David Price: And maybe — Héctor, I’ll add one other thing, which is our — we’re one of our kind of — the way we think about our business, one of our missions is to keep driving down costs supply chain and becoming more competitive, so we can offer better and better value to our members. And I think that’s a natural — also a natural way to protect against changes in remittance. I mean we can only do what we can do, right? I mean if there’s macro swings happening, we just have to run our business as well as we can. And so as we build a better supply chain that’s more efficient and more efficient than our competitors, particularly in those markets, that’s going to help us continue to drive up value for the member drive market share, drive sales. And so that, I think, is the best thing we can do.

Héctor Maya López: I’m the add on a promise we noticed that one plant cloud in Costa Rica and one in Jamaica have earlier opening dates now. So just wondering what was behind that? And also on Chile, if you could give us an update on not so much in progress because I understand that it is something that you see as going forward as you were expecting. But progress on how much you’re learning so far from the potential opportunities in that market? And I mean, aside from the media, the media behavior that you haven’t noticed, what other learnings that you’re getting from this new market?

David Price: Sure. Thank you. On the topic of the accelerated club opening, I always challenge our team to find ways to open earlier because every day that we save of time that we open is the day that we started getting our investment paid off and creating a good return for our shareholders. So they get a lot of pressure for me to figure out ways to go faster. But besides that, we actually received permits a little earlier than we expected. And so that’s probably the most significant thing. I mean, because we only do — we’re always trying to learn how to be better at constructing these buildings, but certainly getting permits are help. So… On Chile, we’re learning a lot. We’re learning a lot. We’ve had a number of different kind of delegations of buyers that have gone down.

I was down there a couple of times last year and I’ll be down again a few times this year, I’m sure. And so I mean there’s all sorts of things that we could dig into, but it’s a very advanced market from the standpoint of both the consumer, but then also on the supply chain side.

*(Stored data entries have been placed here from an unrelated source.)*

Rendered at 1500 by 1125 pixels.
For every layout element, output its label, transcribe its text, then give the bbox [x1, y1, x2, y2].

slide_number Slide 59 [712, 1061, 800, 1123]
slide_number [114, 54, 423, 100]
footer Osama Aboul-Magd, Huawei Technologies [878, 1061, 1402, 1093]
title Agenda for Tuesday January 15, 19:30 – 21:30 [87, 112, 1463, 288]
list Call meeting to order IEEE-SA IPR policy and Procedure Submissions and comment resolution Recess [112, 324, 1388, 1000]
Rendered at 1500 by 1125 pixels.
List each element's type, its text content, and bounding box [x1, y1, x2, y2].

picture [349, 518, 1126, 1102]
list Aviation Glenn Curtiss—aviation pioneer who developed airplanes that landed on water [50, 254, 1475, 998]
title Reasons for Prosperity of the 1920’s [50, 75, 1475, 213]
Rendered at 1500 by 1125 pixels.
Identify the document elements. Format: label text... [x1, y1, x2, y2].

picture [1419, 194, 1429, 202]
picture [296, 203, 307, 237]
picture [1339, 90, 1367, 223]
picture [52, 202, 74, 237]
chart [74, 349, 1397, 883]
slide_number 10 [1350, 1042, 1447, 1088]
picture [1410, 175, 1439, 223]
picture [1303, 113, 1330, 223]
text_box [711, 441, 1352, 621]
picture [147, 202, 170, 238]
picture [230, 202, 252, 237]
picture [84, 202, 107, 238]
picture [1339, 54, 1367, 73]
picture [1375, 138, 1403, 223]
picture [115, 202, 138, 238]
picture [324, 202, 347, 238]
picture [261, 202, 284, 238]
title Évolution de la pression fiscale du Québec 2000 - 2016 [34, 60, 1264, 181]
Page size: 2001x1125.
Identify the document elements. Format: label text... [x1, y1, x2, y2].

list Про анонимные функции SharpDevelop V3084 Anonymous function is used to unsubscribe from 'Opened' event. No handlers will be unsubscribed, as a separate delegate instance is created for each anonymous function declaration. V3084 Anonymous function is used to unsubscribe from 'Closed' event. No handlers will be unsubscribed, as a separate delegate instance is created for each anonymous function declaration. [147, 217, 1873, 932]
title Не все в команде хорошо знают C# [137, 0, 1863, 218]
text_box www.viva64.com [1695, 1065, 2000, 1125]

I mean distribution space is high quality, high quality is in the United States, and processing capabilities for fresh products are very high quality in terms of chicken and produce and otherwise. I think there’s a desire for international goods. We see it the other retailers in the market the floor and the other retailers that they’re carrying a lot of USBs and U.S. and European products, certainly German products, we see a lot of the market as well, and there’s — the shopping experience occurs in a lot digitally, but not only.

I mean it’s a very digitalized market, as I mentioned on prior calls, it’s the highest penetration of Internet in the region, all of Latin America. So we’re learning a whole lot. I mean, infrastructure is a whole lot better than our other markets in terms of mobility, right? There’s toll roads that are quite robust to go from Visa Cuda, Sachiubeo or around the city, I mean, there’s the coolants partially on the ground. For me, as someone that spends a lot of my professional and personal life in Central America is going to Santiago for the first time was really eye opening. I mean, tremendously eye opening in terms of how sophisticated the market is and the capabilities there. So we’re learning a whole lot, and we believe that we have something that would be very desirable and valuable for the consumer in the marketplace.

And so we’re going to do our best.

Operator: And that concludes our question-and-answer session. I will now turn the call back over to David Price for closing remarks.

David Price: Thank you for joining the call, everyone, and have a great day. Thank you very much.

Operator: This concludes today’s conference call. Thank you for your participation. You may now disconnect.